#### [The task]
Copy whichever lines of the data hold the word "semantic".

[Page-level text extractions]
_ _ _ _
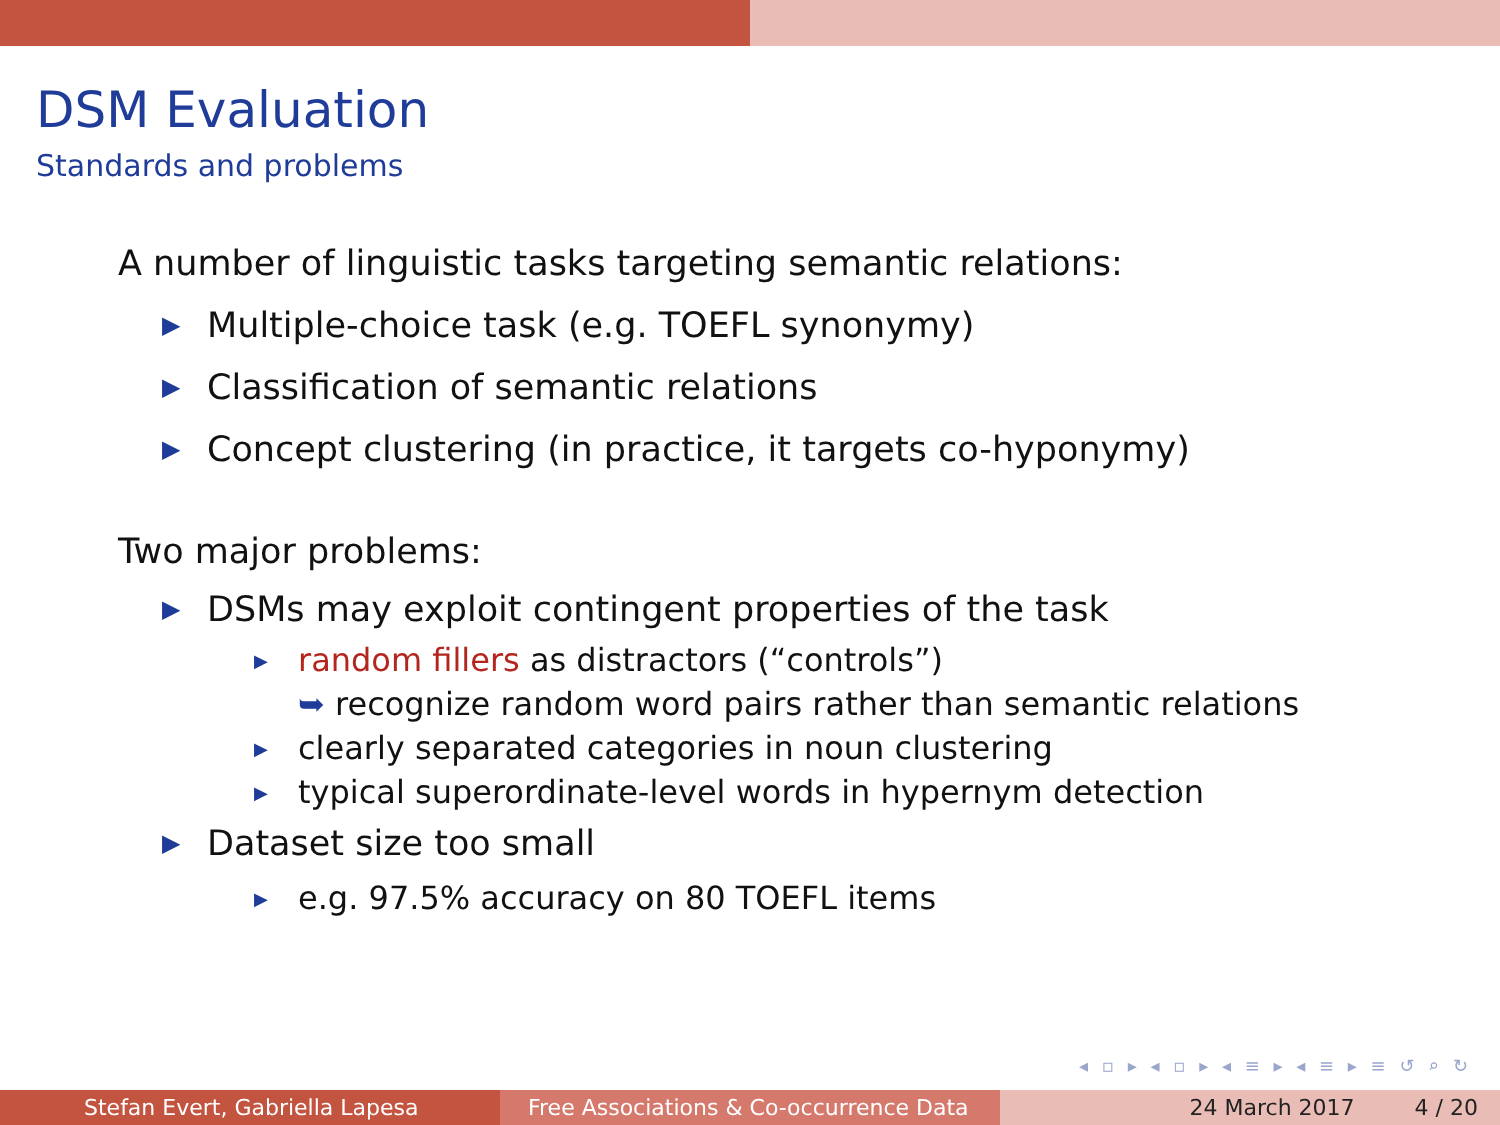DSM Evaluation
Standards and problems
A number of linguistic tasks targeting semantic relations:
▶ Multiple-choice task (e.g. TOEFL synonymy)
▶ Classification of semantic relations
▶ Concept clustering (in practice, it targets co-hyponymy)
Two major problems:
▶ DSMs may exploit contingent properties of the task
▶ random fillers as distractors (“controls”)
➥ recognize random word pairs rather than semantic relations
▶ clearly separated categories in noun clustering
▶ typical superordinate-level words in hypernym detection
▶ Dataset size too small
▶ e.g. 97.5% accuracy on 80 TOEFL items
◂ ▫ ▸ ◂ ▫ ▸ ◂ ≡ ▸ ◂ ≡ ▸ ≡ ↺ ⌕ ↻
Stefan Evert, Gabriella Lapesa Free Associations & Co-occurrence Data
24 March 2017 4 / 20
_ _ _ _
#### [Solution to this task]
A number of linguistic tasks targeting semantic relations:
▶ Classification of semantic relations
➥ recognize random word pairs rather than semantic relations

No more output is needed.